-- REQUIREMENT --
Wherever the string "creating" shows up in the records below, return that line.

....

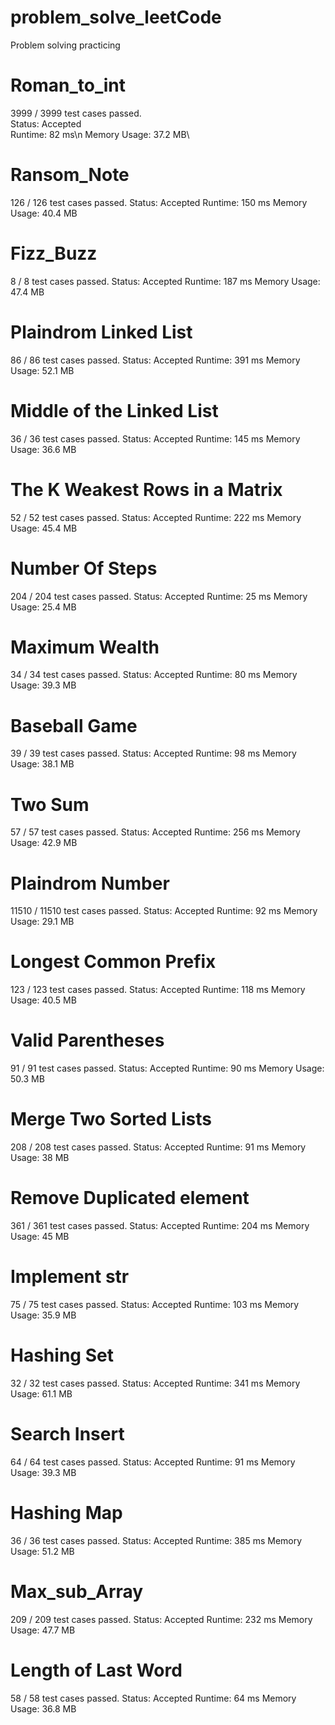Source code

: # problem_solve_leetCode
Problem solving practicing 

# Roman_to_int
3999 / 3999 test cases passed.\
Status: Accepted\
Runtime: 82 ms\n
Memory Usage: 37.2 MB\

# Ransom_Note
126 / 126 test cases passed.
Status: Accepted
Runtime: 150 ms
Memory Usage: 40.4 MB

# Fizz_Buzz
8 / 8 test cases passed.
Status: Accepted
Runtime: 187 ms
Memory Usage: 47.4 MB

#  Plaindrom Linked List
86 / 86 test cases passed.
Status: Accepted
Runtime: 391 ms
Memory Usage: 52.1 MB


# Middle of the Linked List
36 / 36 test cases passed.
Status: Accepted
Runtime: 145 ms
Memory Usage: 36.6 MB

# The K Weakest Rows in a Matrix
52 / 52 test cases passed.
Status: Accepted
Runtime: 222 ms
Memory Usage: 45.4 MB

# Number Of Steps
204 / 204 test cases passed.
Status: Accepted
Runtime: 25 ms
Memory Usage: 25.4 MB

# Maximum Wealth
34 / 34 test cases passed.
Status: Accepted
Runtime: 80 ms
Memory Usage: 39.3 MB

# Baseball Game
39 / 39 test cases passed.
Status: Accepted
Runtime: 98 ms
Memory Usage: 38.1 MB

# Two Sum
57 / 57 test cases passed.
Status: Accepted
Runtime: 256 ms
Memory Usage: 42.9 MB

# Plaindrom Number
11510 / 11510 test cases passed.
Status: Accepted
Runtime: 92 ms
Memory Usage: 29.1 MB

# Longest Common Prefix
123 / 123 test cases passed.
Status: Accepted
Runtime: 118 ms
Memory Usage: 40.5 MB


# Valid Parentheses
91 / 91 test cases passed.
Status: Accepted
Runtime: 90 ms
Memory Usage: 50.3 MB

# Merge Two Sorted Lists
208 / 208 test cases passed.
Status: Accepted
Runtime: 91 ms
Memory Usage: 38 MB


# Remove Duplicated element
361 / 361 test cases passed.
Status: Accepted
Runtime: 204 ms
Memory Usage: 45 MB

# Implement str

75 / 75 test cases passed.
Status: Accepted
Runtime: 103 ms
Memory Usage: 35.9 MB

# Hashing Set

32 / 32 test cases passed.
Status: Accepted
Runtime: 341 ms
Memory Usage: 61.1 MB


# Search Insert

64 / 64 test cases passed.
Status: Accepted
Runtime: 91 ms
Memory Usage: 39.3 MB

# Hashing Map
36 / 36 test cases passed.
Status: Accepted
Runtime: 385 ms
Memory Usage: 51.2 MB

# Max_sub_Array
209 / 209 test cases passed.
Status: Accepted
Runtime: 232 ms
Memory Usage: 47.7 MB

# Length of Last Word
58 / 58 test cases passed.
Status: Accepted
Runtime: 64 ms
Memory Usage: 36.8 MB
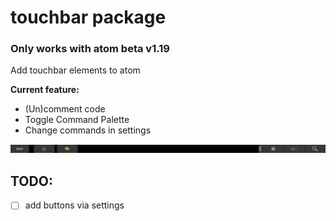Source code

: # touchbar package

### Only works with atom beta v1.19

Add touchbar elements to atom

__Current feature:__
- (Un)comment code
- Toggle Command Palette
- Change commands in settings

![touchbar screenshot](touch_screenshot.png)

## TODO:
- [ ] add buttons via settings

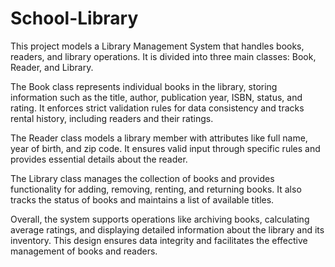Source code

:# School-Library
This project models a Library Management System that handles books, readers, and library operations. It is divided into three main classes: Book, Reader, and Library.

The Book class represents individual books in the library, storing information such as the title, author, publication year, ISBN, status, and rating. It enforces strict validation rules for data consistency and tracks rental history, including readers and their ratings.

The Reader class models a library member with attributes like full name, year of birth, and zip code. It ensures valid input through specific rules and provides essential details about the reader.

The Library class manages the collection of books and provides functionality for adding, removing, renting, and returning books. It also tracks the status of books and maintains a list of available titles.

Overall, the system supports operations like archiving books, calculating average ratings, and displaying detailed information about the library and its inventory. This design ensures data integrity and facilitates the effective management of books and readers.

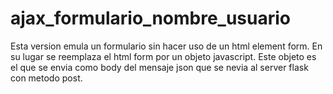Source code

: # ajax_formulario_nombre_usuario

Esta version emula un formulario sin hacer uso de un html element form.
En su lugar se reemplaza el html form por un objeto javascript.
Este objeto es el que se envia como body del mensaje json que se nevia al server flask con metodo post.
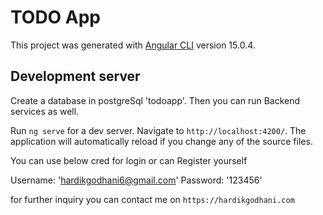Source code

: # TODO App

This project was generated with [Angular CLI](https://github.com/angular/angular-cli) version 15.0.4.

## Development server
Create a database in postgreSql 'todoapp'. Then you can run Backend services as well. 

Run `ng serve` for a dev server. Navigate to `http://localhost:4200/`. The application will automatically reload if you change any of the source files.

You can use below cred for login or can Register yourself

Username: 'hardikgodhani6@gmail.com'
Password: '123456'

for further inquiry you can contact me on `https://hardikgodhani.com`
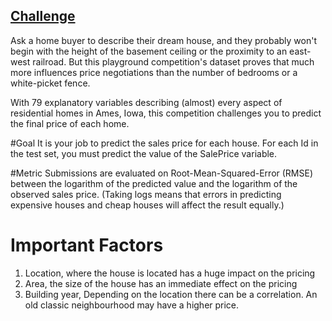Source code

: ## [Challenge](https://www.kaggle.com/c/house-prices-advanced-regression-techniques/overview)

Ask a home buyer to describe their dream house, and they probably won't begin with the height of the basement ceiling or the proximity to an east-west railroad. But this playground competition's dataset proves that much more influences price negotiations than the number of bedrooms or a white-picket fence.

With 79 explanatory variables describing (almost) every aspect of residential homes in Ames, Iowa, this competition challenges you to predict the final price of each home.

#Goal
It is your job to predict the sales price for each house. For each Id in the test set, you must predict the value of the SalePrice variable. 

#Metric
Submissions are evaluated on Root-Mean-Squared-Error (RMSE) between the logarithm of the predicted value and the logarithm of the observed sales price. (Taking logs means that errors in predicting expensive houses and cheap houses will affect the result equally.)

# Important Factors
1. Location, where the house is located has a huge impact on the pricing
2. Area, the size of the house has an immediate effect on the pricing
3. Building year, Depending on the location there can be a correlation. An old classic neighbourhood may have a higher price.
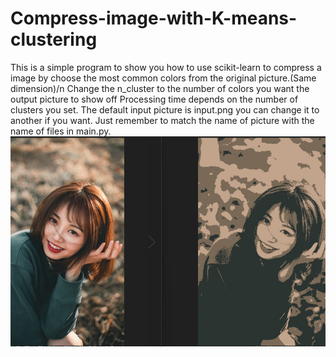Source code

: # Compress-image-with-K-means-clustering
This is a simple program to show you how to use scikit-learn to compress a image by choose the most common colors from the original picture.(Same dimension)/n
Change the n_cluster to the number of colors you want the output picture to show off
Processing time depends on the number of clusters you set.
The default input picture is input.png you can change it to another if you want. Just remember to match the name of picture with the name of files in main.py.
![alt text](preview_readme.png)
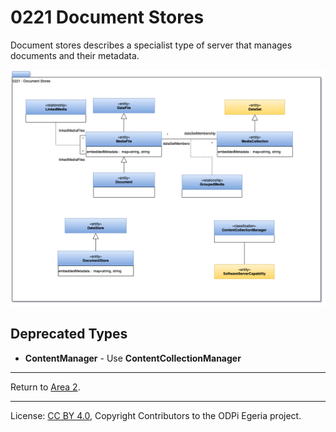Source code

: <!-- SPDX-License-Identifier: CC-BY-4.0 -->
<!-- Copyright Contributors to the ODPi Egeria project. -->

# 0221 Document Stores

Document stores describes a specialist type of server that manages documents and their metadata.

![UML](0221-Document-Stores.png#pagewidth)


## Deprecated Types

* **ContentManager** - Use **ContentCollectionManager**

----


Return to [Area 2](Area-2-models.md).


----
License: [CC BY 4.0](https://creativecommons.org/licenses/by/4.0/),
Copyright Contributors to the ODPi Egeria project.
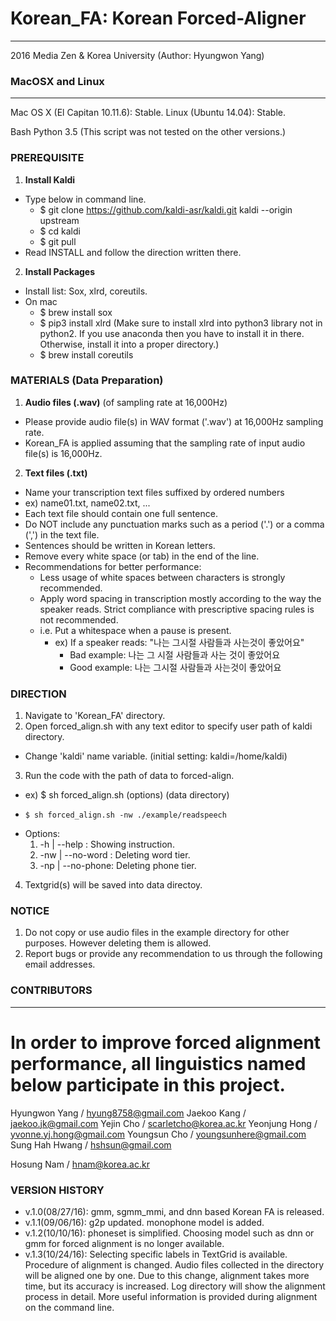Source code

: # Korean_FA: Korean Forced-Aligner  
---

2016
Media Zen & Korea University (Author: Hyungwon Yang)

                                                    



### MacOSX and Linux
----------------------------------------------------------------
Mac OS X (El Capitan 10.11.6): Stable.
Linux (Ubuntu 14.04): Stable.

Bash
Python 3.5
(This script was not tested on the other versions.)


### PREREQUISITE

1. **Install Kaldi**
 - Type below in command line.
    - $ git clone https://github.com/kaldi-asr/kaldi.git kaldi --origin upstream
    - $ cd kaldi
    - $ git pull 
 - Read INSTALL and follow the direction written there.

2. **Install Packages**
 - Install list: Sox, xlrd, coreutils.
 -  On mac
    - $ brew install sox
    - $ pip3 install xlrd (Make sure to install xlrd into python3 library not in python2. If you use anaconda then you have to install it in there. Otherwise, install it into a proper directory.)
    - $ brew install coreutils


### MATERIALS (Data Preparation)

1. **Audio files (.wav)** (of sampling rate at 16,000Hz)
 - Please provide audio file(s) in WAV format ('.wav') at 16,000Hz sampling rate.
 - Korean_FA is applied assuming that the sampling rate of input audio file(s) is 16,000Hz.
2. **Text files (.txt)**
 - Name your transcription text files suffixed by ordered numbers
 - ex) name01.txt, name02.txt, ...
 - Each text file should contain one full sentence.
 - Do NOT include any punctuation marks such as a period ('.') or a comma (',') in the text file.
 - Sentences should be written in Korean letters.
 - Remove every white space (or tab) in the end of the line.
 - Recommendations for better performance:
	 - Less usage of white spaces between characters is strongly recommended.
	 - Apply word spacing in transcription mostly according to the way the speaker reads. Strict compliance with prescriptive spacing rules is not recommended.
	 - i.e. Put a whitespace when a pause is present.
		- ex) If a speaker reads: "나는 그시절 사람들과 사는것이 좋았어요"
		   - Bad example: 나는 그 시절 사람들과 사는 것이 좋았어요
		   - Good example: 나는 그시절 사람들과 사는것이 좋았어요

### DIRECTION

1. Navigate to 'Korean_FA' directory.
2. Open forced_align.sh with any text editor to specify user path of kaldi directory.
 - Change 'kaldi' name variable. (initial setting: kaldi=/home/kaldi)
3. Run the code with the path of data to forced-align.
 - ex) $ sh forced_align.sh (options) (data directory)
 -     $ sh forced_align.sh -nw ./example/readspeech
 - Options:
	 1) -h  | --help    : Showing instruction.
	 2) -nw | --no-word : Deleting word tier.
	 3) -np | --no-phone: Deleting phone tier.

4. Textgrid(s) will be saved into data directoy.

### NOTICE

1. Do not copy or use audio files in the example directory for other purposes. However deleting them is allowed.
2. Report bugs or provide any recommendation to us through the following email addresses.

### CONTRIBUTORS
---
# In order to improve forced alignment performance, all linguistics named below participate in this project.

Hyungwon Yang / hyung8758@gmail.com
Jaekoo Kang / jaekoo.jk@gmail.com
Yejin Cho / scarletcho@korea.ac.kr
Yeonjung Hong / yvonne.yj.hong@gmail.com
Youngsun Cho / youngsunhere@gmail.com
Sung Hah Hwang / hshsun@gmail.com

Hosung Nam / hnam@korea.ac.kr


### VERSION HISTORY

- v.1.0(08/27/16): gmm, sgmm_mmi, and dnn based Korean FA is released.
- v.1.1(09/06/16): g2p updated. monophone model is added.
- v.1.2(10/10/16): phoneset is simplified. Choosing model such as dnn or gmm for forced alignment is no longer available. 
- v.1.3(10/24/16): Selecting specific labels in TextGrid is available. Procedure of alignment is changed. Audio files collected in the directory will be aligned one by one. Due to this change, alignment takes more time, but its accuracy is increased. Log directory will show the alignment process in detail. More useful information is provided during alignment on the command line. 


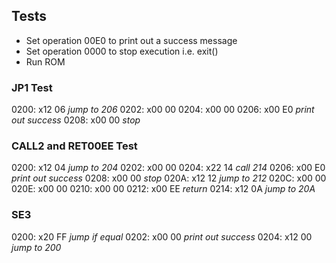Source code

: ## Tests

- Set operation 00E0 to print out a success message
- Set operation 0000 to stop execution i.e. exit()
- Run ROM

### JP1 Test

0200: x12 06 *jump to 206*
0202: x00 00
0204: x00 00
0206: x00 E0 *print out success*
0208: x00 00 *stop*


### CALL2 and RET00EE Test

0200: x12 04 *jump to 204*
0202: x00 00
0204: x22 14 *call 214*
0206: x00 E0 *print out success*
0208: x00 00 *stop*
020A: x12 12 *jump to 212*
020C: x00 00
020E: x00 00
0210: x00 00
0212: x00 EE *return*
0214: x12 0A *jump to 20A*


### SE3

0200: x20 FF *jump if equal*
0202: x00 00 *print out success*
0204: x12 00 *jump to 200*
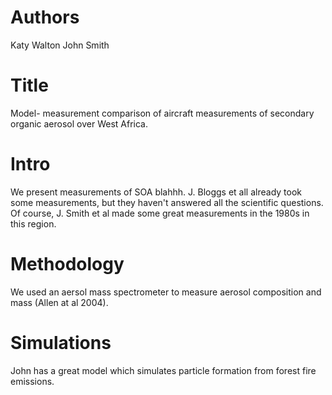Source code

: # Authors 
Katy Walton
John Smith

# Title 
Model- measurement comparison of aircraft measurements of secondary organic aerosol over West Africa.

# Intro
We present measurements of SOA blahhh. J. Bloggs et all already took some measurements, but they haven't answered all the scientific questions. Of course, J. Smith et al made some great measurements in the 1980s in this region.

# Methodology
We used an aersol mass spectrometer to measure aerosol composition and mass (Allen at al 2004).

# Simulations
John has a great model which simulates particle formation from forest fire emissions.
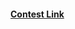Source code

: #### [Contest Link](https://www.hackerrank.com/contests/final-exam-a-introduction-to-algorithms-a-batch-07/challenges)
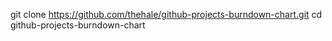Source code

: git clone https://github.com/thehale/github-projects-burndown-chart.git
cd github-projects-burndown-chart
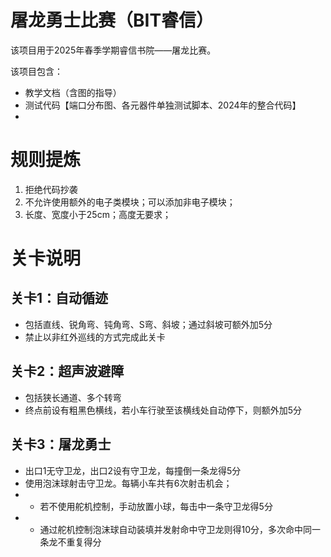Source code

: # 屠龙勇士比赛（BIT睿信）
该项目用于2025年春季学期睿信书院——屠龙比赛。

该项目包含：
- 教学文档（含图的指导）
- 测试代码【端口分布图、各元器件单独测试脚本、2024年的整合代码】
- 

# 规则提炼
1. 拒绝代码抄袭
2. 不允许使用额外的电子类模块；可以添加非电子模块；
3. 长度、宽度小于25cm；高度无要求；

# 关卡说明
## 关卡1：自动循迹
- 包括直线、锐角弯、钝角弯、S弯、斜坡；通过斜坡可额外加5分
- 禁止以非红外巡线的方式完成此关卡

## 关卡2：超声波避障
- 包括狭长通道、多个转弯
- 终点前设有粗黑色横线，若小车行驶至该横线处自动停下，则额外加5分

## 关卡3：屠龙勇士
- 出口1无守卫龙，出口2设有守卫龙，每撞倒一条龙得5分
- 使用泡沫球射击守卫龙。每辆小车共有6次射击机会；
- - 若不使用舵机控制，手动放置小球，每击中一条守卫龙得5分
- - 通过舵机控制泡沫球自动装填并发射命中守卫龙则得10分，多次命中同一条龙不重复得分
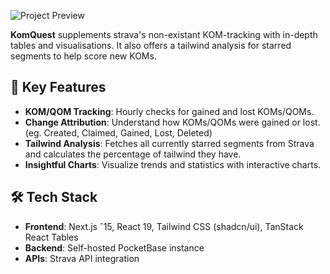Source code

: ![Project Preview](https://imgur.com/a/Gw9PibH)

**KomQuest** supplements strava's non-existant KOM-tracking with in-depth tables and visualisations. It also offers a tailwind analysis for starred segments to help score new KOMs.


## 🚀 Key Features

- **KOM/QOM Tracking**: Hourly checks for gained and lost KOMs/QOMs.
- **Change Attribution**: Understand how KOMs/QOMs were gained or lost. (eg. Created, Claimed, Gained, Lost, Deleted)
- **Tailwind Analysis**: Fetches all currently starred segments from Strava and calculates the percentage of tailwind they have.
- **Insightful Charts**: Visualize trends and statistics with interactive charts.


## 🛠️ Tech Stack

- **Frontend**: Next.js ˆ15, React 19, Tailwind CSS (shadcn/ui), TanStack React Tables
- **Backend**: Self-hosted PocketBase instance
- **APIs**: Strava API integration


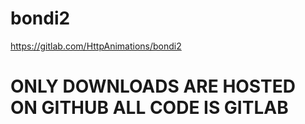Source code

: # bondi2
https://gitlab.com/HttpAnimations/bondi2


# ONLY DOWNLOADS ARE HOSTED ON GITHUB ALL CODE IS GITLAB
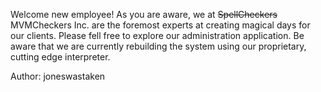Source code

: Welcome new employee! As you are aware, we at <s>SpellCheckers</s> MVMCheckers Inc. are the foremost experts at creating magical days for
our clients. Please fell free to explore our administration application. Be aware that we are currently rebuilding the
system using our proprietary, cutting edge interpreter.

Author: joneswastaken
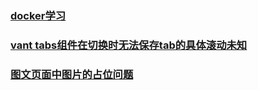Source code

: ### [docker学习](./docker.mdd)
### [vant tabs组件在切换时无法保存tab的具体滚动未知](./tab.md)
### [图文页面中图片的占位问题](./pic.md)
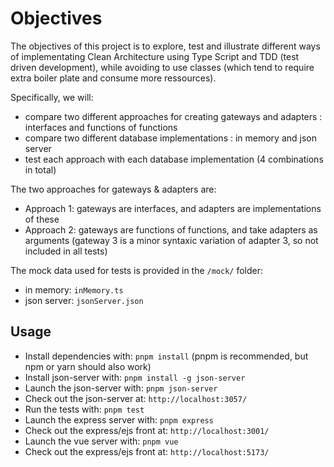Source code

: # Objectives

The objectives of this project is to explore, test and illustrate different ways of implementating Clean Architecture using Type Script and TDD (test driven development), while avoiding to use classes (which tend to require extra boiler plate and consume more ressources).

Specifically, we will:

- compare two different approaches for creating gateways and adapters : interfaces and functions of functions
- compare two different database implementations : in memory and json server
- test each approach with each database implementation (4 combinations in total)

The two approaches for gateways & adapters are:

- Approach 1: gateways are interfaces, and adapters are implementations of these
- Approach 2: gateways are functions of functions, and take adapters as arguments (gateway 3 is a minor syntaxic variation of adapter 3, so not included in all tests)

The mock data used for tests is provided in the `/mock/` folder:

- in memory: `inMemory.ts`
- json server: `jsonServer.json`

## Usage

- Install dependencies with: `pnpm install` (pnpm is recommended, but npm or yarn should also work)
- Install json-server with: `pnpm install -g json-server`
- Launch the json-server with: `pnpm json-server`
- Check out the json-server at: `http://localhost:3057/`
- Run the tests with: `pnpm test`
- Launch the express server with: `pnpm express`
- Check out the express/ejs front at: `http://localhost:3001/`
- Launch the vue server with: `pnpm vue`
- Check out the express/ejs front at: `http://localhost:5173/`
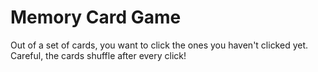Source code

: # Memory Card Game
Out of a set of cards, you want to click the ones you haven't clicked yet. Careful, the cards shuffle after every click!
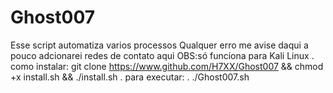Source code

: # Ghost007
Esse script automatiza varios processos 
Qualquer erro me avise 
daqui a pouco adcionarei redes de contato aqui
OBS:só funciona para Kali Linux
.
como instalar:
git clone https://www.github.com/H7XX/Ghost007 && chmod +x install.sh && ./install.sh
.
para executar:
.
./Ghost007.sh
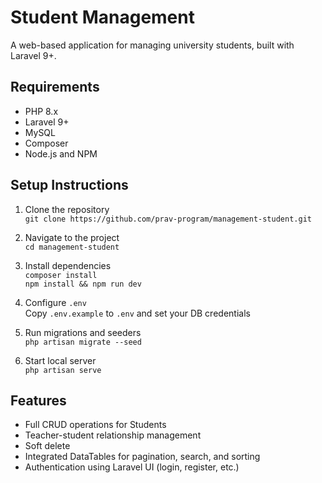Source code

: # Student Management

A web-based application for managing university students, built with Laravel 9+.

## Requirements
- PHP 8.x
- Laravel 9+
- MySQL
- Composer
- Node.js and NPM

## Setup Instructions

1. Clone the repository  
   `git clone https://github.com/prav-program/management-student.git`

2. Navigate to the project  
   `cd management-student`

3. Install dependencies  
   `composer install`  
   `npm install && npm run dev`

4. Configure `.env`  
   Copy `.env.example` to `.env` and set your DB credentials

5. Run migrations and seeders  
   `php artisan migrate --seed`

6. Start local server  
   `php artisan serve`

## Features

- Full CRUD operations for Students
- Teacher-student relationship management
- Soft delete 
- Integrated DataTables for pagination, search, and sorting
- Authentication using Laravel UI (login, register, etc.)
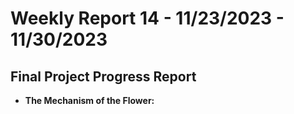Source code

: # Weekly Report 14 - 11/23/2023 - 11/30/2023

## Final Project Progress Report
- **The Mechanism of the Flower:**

....

-- ANSWER BOX --
: Welcome new employee! As you are aware, we at <s>SpellCheckers</s> MVMCheckers Inc. are the foremost experts at creating magical days for
- compare two different approaches for creating gateways and adapters : interfaces and functions of functions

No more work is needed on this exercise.